Да в общем, раз Виктор завтра не уезжает, я успею перепечатать и послать вам книжку и в ней поэму. Очень прошу, найдите время просмотреть ее и беспощадно сказать мне – есть ли смысл издавать ее, всю книжку вообще, – вне Ленинграда, в таком виде и т. д. Я не уверена, что ее надо издавать сейчас – вне Ленинграда. В Ленинграде – другое дело, там она имела бы оперативное значение. А так – тема-то не завершена, в жизни не завершена, – блокада еще не сорвана, у книжки нет конца, – почему она кончается февралем? Надо еще что-то дописать, а дописывать можно лишь по мере движения самой жизни. Я не стремлюсь, чтобы она была издана, так что вы учтите это. В ней все-таки мало личного, такого, что нельзя объяснить… но оно должно бы было быть в такой книжке. И мне еще хочется, и внутри зреют стихи, пока еще в самом немом звуке – ненаписанные все же, о человеческой эстафете, о том, что мы научились любить друг друга, о том, как мы будем узнавать землю после войны, мы все-таки будем любить ее, всю залитую кровью, больную, грязную, – я хочу написать об этом обновлении восприятия жизни, ой, нет, не буду рассказывать, о чем хочу написать, лучше уж попробую написать. А знаешь, что больше всего волнует, – до слез прямо, – большинство людей в «Февральском дневнике»: строки о проспекте Красных Командиров[273] – здорово, верно?

17/III-42

Впрочем, сейчас уже 18-е, – уже скоро шесть утра. Виктор позвонит через полчаса, я отдам ему это чудовищно длинное письмо, а часов через шесть-восемь он увидит тебя, наш Радиокомитет. Вот счастливый! Он говорит, что мне вовсе не надо ездить по фронтам, а надо приезжать в Ленинград и работать. Наверное, я все-таки так и поступлю, но ты подумай и напиши мне, как мне лучше сделать…
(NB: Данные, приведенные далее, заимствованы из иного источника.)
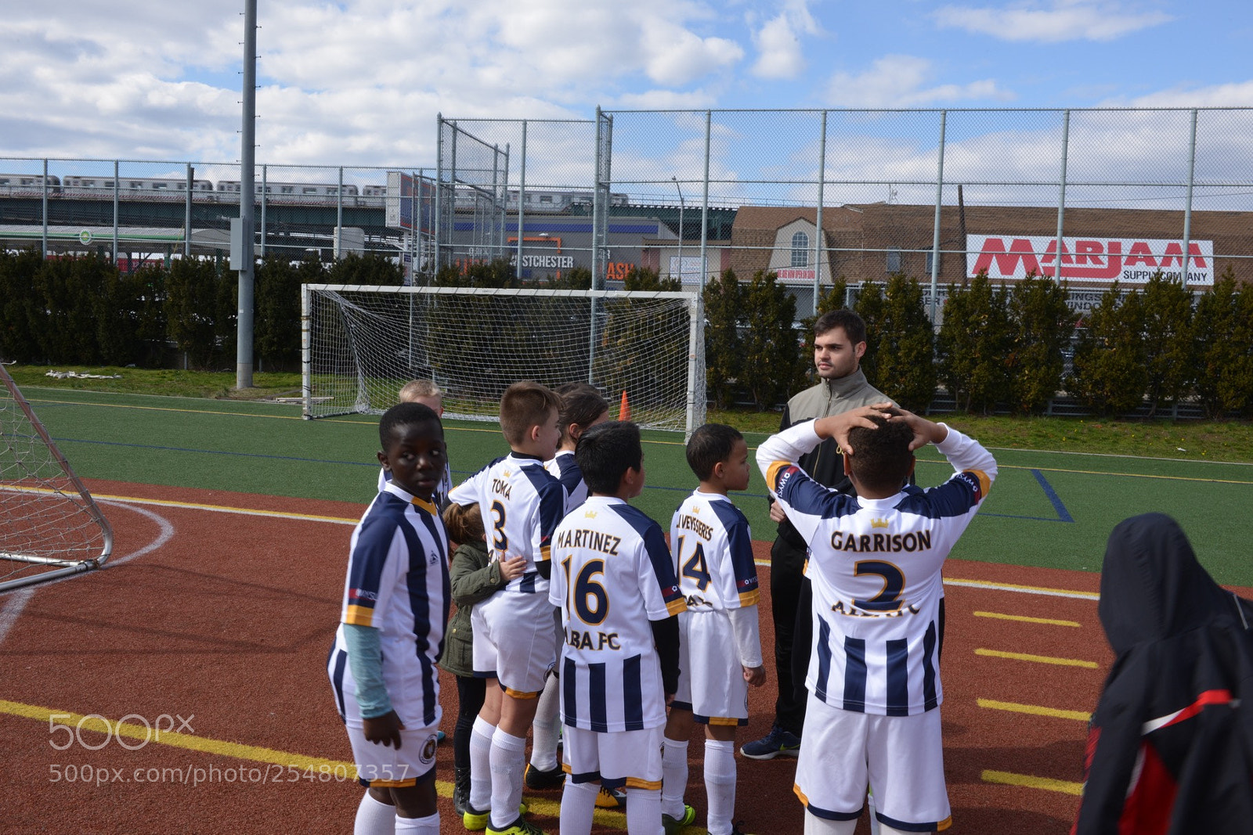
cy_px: 418
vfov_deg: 42.3
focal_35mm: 31
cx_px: 626
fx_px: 1079
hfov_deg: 60.3
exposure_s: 1/60
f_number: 22
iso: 250
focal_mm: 31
Я все перечитываю твое письмо… Но не хвали ты меня так сильно, а то мне начинает казаться, что я тебя чем-то обманываю… Господи, как я мечтаю о встрече…
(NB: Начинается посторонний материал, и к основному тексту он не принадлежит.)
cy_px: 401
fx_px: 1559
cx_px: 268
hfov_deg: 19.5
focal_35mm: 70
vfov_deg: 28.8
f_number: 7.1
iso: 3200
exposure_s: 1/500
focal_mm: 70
Вере (Кетлинской) – большой привет… Передай ей привет от Шолохова, он просил это сделать… Коротенькое и, по-моему, хорошее письмо Шолохова (обращение к ленинградцам) вкладываю – сохрани автограф, это же лучший писатель в Союзе…

4/IV-42

…Наверное, я не напишу тебе большого письма, потому что уже предвкушаю большой-большой разговор с тобою и думаю: «Вот и это напишу ему, нет, лучше расскажу, чем напишу».
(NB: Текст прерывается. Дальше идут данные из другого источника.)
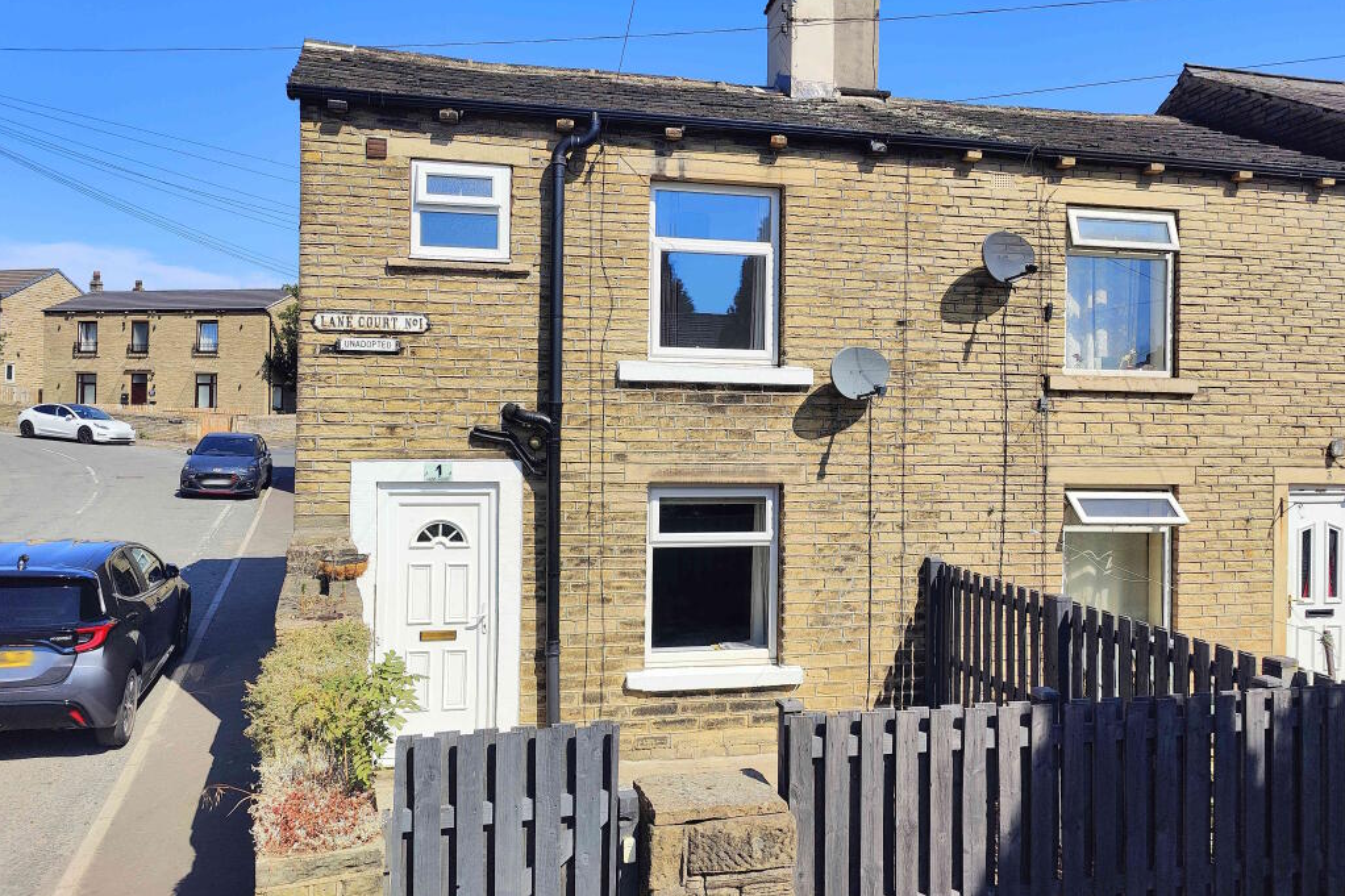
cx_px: 672
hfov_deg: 73.8
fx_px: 896
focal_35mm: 24
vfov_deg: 53.0
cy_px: 404
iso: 50
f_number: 1.8
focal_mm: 6.06
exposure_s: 1/3758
Я рада, что ты зовешь меня к себе, зовешь в Ленинград. Это больше для меня, чем ты думаешь и что я решаюсь пока говорить… Вспоминаешь ли проспект Красных Командиров – наших верных друзей и сообщников? Ты представлял себе когда-нибудь этих красных командиров, в честь которых назван наш проспект? А я, знаешь, представляла. Они рисовались мне бравыми ребятами, не слишком высокого роста почему-то, но с развернутыми такими, надежными плечами, они были сурьезными и задушевными, они любили покушать, выпить, они любили лошадей, хорошее оружие, они были не героями, а тружениками войны… о, у них была такая простая и содержательная русская биография; я еще напишу о них и о нашей дружбе с ними, но я – суеверная и не буду заранее говорить об этом.